Hey, glad to see there is a decent forum for these questions. I just set up a Linksys WRT54G v.6.0 wireless router. It is hooked up to comcast cable. So, my wireless icon on my desktop says it is connected to my wireless internet. But everytime I try and open Firefox or IE6 it shows the page that says

Server not found
Firefox can't find the server at www.yahoo.com
*   Check the address for typing errors such as
          ww.example.com instead of
www.example.com

    *   If you are unable to load any pages, check your computer's network
          connection.

    *   If your computer or network is protected by a firewall or proxy, make sure
          that Firefox is permitted to access the Web.

so what I am wondering is what i need to do to get IE or Firefox to communicate with my wireless internet.

thanks in advance!


----------



## Trizoy (Oct 7, 2006)

Ok you have some things correct. When you say your Computer is connected, yes you are correct... But it is only a valid connection to your Router. If the router doesnt have a connection is a different issue. 
Do this..

To find out if your computer does have a valid connection to the router, go into start, run, type CMD. at the prompt type ipconfig

It will show an address like 192.168.2.3 as your IP and your host. 

If that is correct you have a good connection to router.

Then login to the router via the Web based interface //192.168.0.1 or //192.168.1.1
admin/password are default for Linksys.

Does the router show a connection? If not have you set it up?


----------



## Proletariat (Oct 7, 2006)

ok, I did the ipconfig and everything said exactly what you said it would. 

then I went to the router and I'm not exactly sure if it said I had a connection or not, just because I didnt really know what to look for. I don't have my router disk anymore so I can't run the easy setup wizard that came with it. Any ideas from here?

thanks!


----------



## Proletariat (Oct 7, 2006)

I also tried logging into emule and that didnt work either, so I guess it has to be a router thing. I downloaded a .bin file from linksys so I could have the firmware but I am not sure what to do with a .bin file. I thought you had to have a .cue file to go with it to make a burnable disk.


----------



## Trizoy (Oct 7, 2006)

Under your Setup page select Automatic Configuration - DHCP and unser the setup tab select the MAC Address Clone Tab, and Clcik enable and Clone your OC's Mac address.

After a good 30 sec go to the status tab and check to see if you have an ip address listed and a domain like hsd1.ca.comcast.net.


If you do you are getting a good connection.

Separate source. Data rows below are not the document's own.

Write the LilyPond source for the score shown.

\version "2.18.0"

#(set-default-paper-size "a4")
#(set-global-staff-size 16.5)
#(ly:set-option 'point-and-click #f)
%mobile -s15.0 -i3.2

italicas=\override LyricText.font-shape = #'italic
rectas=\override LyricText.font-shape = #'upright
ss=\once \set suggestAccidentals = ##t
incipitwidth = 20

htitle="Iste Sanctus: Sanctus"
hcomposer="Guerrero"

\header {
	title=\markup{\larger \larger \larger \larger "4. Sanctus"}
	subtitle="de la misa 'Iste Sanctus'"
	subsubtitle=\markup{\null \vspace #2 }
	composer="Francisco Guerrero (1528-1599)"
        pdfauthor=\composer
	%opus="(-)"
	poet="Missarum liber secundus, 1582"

If not.. Let me know


----------



## Proletariat (Oct 8, 2006)

just wanted to say thanks for all your help. i ended up just resetting and disconnecting the router and my cable modem. then i reconnected my cable modem, then the router and then a hard wire to my laptop. i reset up the router w/o security and then enabled a wep password and oila! for some reason it worked.

take it easy


----------



## Trizoy (Oct 8, 2006)

Sounds good!


----------